Черные, как вороново крыло, волосы Тристана, ниспадали на воротник платья, впереди же они почти доходили до бровей, но обычно были зачесаны набок. Кожа его приобрела бронзовый оттенок из-за долгого пребывания под солнцем. Черты лица были довольно резкие: густые брови вразлет, высокий лоб, выдающиеся вперед скулы, длинный прямой нос и подбородок, казавшийся высеченным из камня. Когда же у него было такое выражение лица?

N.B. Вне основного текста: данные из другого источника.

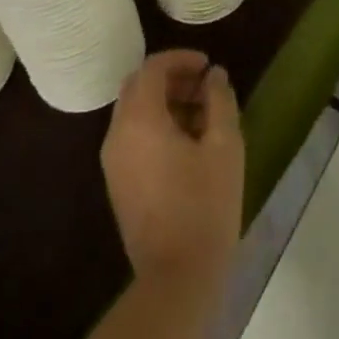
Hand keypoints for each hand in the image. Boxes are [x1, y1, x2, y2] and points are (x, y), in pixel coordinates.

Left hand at [101, 50, 243, 291]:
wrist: (176, 279)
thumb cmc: (205, 205)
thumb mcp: (224, 146)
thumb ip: (220, 101)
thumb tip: (214, 76)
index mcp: (140, 120)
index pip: (152, 68)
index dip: (181, 59)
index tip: (208, 67)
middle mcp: (118, 135)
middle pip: (138, 87)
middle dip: (172, 78)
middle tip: (206, 88)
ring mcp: (114, 162)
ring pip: (134, 112)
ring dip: (165, 102)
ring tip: (204, 116)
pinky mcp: (118, 184)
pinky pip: (133, 136)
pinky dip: (156, 125)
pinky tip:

Когда-то он часто улыбался, но в последнее время, Джон очень редко видел своего друга улыбающимся.
В последние два года губы Тристана чаще всего были сжаты с такой суровостью, что даже очень смелые люди отводили взгляд. Глаза его, живые, подвижные, выразительные, в гневе загорались огнем, который, казалось, исходил из самых глубин ада. Достаточно было только глянуть на него, чтобы понять: Тристан де ла Тер, настоящий рыцарь, и соответствует этому званию гораздо больше, чем многие другие.
Он возвышался над прочими, худощавый, но с широкими плечами, под его одеждой угадывались стальные мускулы, окрепшие благодаря многолетней привычке к обращению с оружием. Тристану еще не было тридцати, по сравнению со многими баронами, он безусловно считался молодым человеком, но ни у одного из них не возникло и тени сомнения в его праве командования. Во всех сражениях он всегда был впереди своих воинов и порой, казалось, что граф намеренно бросает вызов смерти.
«Что-то гнетет его», – подумал Джон, наблюдая за своим другом.
Он последовал за Тристаном в его палатку и молча стоял, пока тот снимал шлем и доспехи, и умывался холодной водой.
– Позови Аларика, – коротко приказал де ла Тер, и Джон поспешил выполнить распоряжение.
Несколько минут спустя писец Аларик явился в палатку. Это был уже старый человек, служивший верой и правдой еще отцу Тристана. Граф сцепил руки за спиной и начал мерить шагами пространство палатки. Аларик спокойно следил за ним, ожидая, когда милорд начнет диктовать. Ярость Тристана была заметна только по блеску его глаз. Начав говорить, он не кричал, его голос был сух и спокоен, но те, кто знали его хорошо, могли легко догадаться по интонациям, что де ла Тер едва сдерживает себя.
– Скажи им, – произнес он наконец, – скажи им, что они не дождутся пощады, что мы завтра возьмем замок, и они будут молиться Богу о милосердии, но он будет глух к их молитвам, ибо я, Тристан де ла Тер, граф и пэр Англии на службе у Генриха Тюдора, возьму замок Эденби во что бы то ни стало.
Он замолчал. Закрыв глаза, обдумывая следующую фразу, Тристан, как наяву видел своих людей, умирающих, истекающих кровью под градом стрел. Его силы превосходили защитников замка по численности, он должен победить. Граф открыл глаза и посмотрел на писца:
– Да, именно так. Аларик, доставь это под стены крепости под нашим знаменем и огласи дважды, чтобы они поняли: пощады не будет.
Писец кивнул, поклонился и поспешил выйти из палатки. Тристан обернулся к Джону.
– Есть ли там для меня хороший кусок мяса? По-моему у нас должно еще остаться «Бордо»? Да, и я хотел бы услышать от Тибальда рапорт о наших потерях и состоянии раненых.
Некоторое время спустя они сели за стол, на котором их ожидала скромная трапеза. У графа был уже готов план атаки на завтра.